日輪狸の尾を挟んだ罠

廃れた山神社の裏で、夕方でもないのに空が赤く染まった。

村人たちは鍬や桶を持って駆けつけ、境内にうずくまる大狸を見て悲鳴を上げる。背に太陽の輪を浮かべる日輪狸。豊作をもたらす聖獣だが、怒れば野山を日照りに変えると言われていた。

「火を呼んでいる!」

「井戸水をかけて追い払え!」

神社に一人で暮らす巫女見習いのミオは、狸の尾が動かないことに気づいた。

ふさふさの尾の先が落ち葉の下へ隠れ、そこから血が細く流れている。赤い空は怒りではなく、痛みで力が漏れているのだ。

「水は待って。罠がある」

ミオが近づくと、日輪狸は背を丸めて牙を鳴らした。

彼女は毎朝供えている握り飯を半分に割り、自分で一口食べてから、残りを石段へ置く。

「毒じゃないよ。今日は胡麻塩も多め」

狸の鼻がひくひく動く。

握り飯へ顔を寄せた隙に、ミオは尾の下を覗いた。鉄の獣罠が先端を挟み、鎖は太い根へ繋がっている。錆びたばねは固く、少女の力では開かなかった。

村人が遠くから叫ぶ。

「放っておけ! 罠ごと焼けばいい!」

「痛いものを、もっと痛くしてどうするの!」

ミオは社の賽銭箱から棒を外した。罰当たりでも、神様を助けるためなら後で謝ればいい。

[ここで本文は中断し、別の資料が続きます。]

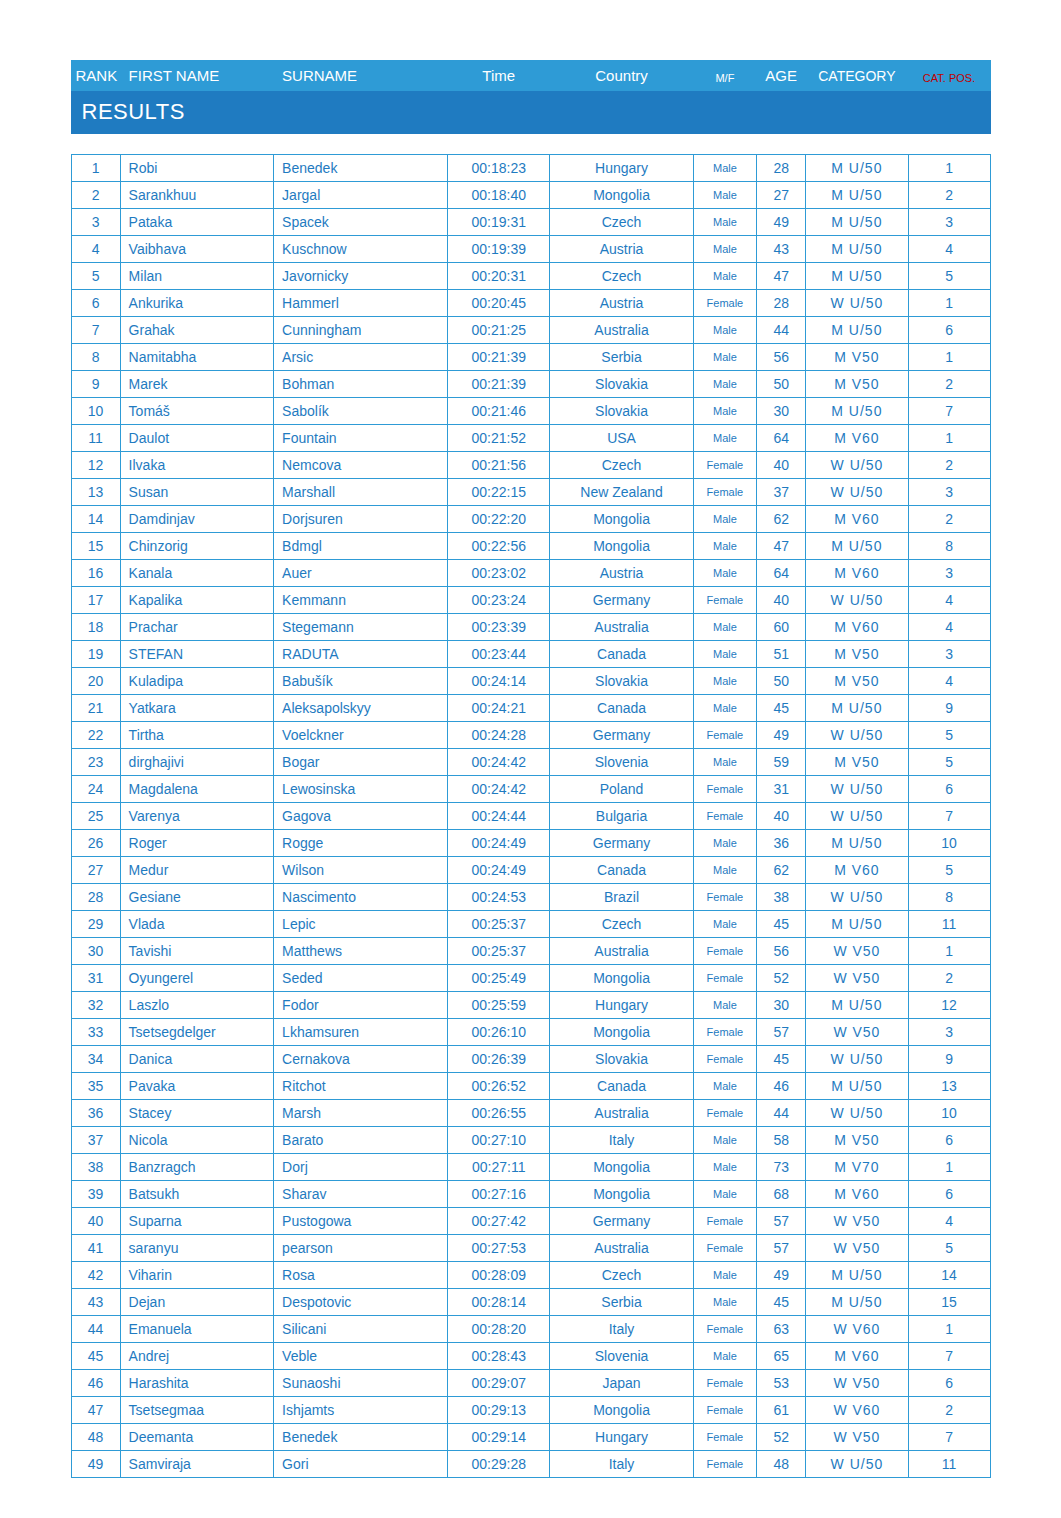| RESULTS |
| RANK | FIRST NAME | SURNAME | Time | Country | M/F | AGE | CATEGORY | CAT. POS. |
| 1 | Robi | Benedek | 00:18:23 | Hungary | Male | 28 | M U/50 | 1 |
| 2 | Sarankhuu | Jargal | 00:18:40 | Mongolia | Male | 27 | M U/50 | 2 |
| 3 | Pataka | Spacek | 00:19:31 | Czech | Male | 49 | M U/50 | 3 |
| 4 | Vaibhava | Kuschnow | 00:19:39 | Austria | Male | 43 | M U/50 | 4 |
| 5 | Milan | Javornicky | 00:20:31 | Czech | Male | 47 | M U/50 | 5 |
| 6 | Ankurika | Hammerl | 00:20:45 | Austria | Female | 28 | W U/50 | 1 |
| 7 | Grahak | Cunningham | 00:21:25 | Australia | Male | 44 | M U/50 | 6 |
| 8 | Namitabha | Arsic | 00:21:39 | Serbia | Male | 56 | M V50 | 1 |
| 9 | Marek | Bohman | 00:21:39 | Slovakia | Male | 50 | M V50 | 2 |
| 10 | Tomáš | Sabolík | 00:21:46 | Slovakia | Male | 30 | M U/50 | 7 |
| 11 | Daulot | Fountain | 00:21:52 | USA | Male | 64 | M V60 | 1 |
| 12 | Ilvaka | Nemcova | 00:21:56 | Czech | Female | 40 | W U/50 | 2 |
| 13 | Susan | Marshall | 00:22:15 | New Zealand | Female | 37 | W U/50 | 3 |
| 14 | Damdinjav | Dorjsuren | 00:22:20 | Mongolia | Male | 62 | M V60 | 2 |
| 15 | Chinzorig | Bdmgl | 00:22:56 | Mongolia | Male | 47 | M U/50 | 8 |
| 16 | Kanala | Auer | 00:23:02 | Austria | Male | 64 | M V60 | 3 |
| 17 | Kapalika | Kemmann | 00:23:24 | Germany | Female | 40 | W U/50 | 4 |
| 18 | Prachar | Stegemann | 00:23:39 | Australia | Male | 60 | M V60 | 4 |
| 19 | STEFAN | RADUTA | 00:23:44 | Canada | Male | 51 | M V50 | 3 |
| 20 | Kuladipa | Babušík | 00:24:14 | Slovakia | Male | 50 | M V50 | 4 |
| 21 | Yatkara | Aleksapolskyy | 00:24:21 | Canada | Male | 45 | M U/50 | 9 |
| 22 | Tirtha | Voelckner | 00:24:28 | Germany | Female | 49 | W U/50 | 5 |
| 23 | dirghajivi | Bogar | 00:24:42 | Slovenia | Male | 59 | M V50 | 5 |
| 24 | Magdalena | Lewosinska | 00:24:42 | Poland | Female | 31 | W U/50 | 6 |
| 25 | Varenya | Gagova | 00:24:44 | Bulgaria | Female | 40 | W U/50 | 7 |
| 26 | Roger | Rogge | 00:24:49 | Germany | Male | 36 | M U/50 | 10 |
| 27 | Medur | Wilson | 00:24:49 | Canada | Male | 62 | M V60 | 5 |
| 28 | Gesiane | Nascimento | 00:24:53 | Brazil | Female | 38 | W U/50 | 8 |
| 29 | Vlada | Lepic | 00:25:37 | Czech | Male | 45 | M U/50 | 11 |
| 30 | Tavishi | Matthews | 00:25:37 | Australia | Female | 56 | W V50 | 1 |
| 31 | Oyungerel | Seded | 00:25:49 | Mongolia | Female | 52 | W V50 | 2 |
| 32 | Laszlo | Fodor | 00:25:59 | Hungary | Male | 30 | M U/50 | 12 |
| 33 | Tsetsegdelger | Lkhamsuren | 00:26:10 | Mongolia | Female | 57 | W V50 | 3 |
| 34 | Danica | Cernakova | 00:26:39 | Slovakia | Female | 45 | W U/50 | 9 |
| 35 | Pavaka | Ritchot | 00:26:52 | Canada | Male | 46 | M U/50 | 13 |
| 36 | Stacey | Marsh | 00:26:55 | Australia | Female | 44 | W U/50 | 10 |
| 37 | Nicola | Barato | 00:27:10 | Italy | Male | 58 | M V50 | 6 |
| 38 | Banzragch | Dorj | 00:27:11 | Mongolia | Male | 73 | M V70 | 1 |
| 39 | Batsukh | Sharav | 00:27:16 | Mongolia | Male | 68 | M V60 | 6 |
| 40 | Suparna | Pustogowa | 00:27:42 | Germany | Female | 57 | W V50 | 4 |
| 41 | saranyu | pearson | 00:27:53 | Australia | Female | 57 | W V50 | 5 |
| 42 | Viharin | Rosa | 00:28:09 | Czech | Male | 49 | M U/50 | 14 |
| 43 | Dejan | Despotovic | 00:28:14 | Serbia | Male | 45 | M U/50 | 15 |
| 44 | Emanuela | Silicani | 00:28:20 | Italy | Female | 63 | W V60 | 1 |
| 45 | Andrej | Veble | 00:28:43 | Slovenia | Male | 65 | M V60 | 7 |
| 46 | Harashita | Sunaoshi | 00:29:07 | Japan | Female | 53 | W V50 | 6 |
| 47 | Tsetsegmaa | Ishjamts | 00:29:13 | Mongolia | Female | 61 | W V60 | 2 |
| 48 | Deemanta | Benedek | 00:29:14 | Hungary | Female | 52 | W V50 | 7 |
| 49 | Samviraja | Gori | 00:29:28 | Italy | Female | 48 | W U/50 | 11 |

棒を罠へ差し込み、全体重をかける。腕が震え、掌の皮が剥けた。それでも日輪狸は暴れず、握り飯も食べずに彼女を見ていた。

ばねが開く。

狸が尾を抜いた瞬間、ミオは棒ごと後ろへ転がった。日輪狸は逃げなかった。傷ついた尾を舐めようとして届かず、困ったように丸い耳を伏せる。

ミオは井戸水で血を洗い、祭具の白布を裂いて包帯にした。残りの握り飯を手で崩すと、狸は今度こそ一粒残らず食べた。

村長が咳払いする。

「聖獣なら村で管理する。神社は廃止の予定だったが――」

日輪狸は村長に尻を向け、ミオの膝へ前半身を乗せた。背の光輪が小さくなり、彼女の腹に太陽印が灯る。

次いでごろんと転がり、傷のない腹を惜しげもなく晒した。

ミオが撫でると、狸の毛は乾いた稲穂のようにふわりと逆立った。抱えきれない腹は炊きたての米より熱く、膝からはみ出す重さが、空っぽだった社を今日から二人の家に変えていた。